Sword of the Beast (Hideo Gosha, 1965): 4/5
Nifty Japanese New Wave movie that is both an action-packed samurai movie but also a drama with all the characters trying to decide what side they are on. Makes great use of a shallow, boulder-strewn river bed as its main location—running and fighting in, across and around.
Samurai Wolf, 1h15m (Hideo Gosha, 1966): 4/5
A charismatic lead samurai character (who inspired a sequel), and a large cast of other folks with grudges to resolve through ample action sequences—all in 75 minutes. Here the framing stays close in on the characters, trapping them in a mise en scéne that seems to deny their need to swing their huge swords around in their usual fetishistically ritualized way.

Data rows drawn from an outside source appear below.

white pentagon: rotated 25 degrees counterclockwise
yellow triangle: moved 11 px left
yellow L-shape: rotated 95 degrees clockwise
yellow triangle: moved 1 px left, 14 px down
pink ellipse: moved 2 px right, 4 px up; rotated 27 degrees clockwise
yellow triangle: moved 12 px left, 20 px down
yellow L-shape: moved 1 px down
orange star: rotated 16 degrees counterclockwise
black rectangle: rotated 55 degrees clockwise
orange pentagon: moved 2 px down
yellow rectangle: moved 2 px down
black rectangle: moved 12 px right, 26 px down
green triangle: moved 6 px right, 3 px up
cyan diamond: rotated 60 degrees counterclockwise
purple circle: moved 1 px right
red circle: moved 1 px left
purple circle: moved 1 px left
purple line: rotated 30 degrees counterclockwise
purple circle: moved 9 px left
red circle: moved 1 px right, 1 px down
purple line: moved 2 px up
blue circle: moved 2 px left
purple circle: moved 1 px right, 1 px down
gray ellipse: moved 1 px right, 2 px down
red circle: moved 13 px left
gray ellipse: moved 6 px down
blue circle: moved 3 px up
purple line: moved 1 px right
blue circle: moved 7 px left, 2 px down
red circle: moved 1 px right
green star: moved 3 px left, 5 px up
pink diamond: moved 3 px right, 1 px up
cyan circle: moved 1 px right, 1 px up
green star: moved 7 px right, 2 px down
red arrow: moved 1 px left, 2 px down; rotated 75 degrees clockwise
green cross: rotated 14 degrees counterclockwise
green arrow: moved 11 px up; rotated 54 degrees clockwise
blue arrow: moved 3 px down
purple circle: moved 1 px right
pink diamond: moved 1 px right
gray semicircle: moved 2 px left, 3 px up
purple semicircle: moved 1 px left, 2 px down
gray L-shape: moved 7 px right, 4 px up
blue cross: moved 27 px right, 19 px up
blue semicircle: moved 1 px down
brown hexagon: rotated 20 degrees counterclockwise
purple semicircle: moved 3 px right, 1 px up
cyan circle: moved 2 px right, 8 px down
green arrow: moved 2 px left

The Jack Spring Break Film Fest
Jack is 10 this month, and I have discovered yet again that if you show these films to a person his age, they completely slay. This will be a continuing series.
Die Hard, rw (John McTiernan, 1988): 5/5 (Jack's new self-avowed favorite movie)
Terminator 2: Judgement Day, rw (James Cameron, 1991): 5/5
The Road Warrior, rw (George Miller, 1981): 5/5 (Demonstrating excellent taste, Jack preferred this to Fury Road.)
Mad Max: Fury Road, rw (George Miller, 2015): 4/5
1941, rw (Steven Spielberg, 1979): 4/5
Close Encounters of the Third Kind, rw (Steven Spielberg, 1977): 5/5
Bi Gan Film Fest
In the conversation with Weerasethakul and Tarkovsky.
South, 17m (Bi Gan, 2010): 3.5/5
Bi Gan’s student film. His interest in fans and journeys by train, mirrors, TVs, clocks, clouds, mysteries, cigarettes, precious objects like instruments or tapestries or very old books—and other pools of feeling—begins here and radiates outwards.
The Poet and Singer, 22m (Bi Gan, 2012): 3.5/5
Relaxed, beautiful, and mundane surrealism. A journey upriver with abstract text opening up a world of emotional possibilities.
Kaili Blues (Bi Gan, 2015): 5/5
A beautiful, gently surreal, glide-y travelogue of a lush Chinese river valley, haunted by aging mopeds, children and brothers both sold and cherished, and rusting corrugated metal. The amazing and emotional heart of the film is a massive, ravishing, funny, dreamy, astonishing, discursive, 41-minute unbroken-shot chunk of drama, through the forested countryside, with a slight-fisheye-lensed Steadicam zooming around, keeping up with cars and motorcycles, walking through buildings, across bridges, everywhere.
Long Day’s Journey into Night (Bi Gan, 2018): 2.5/5
Instructive to try to figure out why this film—the highest rated of Gan’s work on Letterboxd—didn’t really work for me. The tone is more moony, hewing closer to Wong Kar Wai’s gorgeous and inert Romanticism, and incorporating cool stylization and irony. Again we have a long one-er (this time in 3D, which is obviously lost to this home-viewer), but instead of an astounding feat of camera movement, most of it stalks our protagonist as he circles around and through a courtyard and the buildings that surround it—more like being trapped on a set, perhaps those in the titular O’Neill play that also features characters unable to re-capture old times.
A Short Story, 15m (Bi Gan, 2022): 3.5/5
Bi Gan asks himself, “What is the most precious thing in the world?” He mostly answers love and connection, but in the dreamiest way possible. I watched it three times in a row.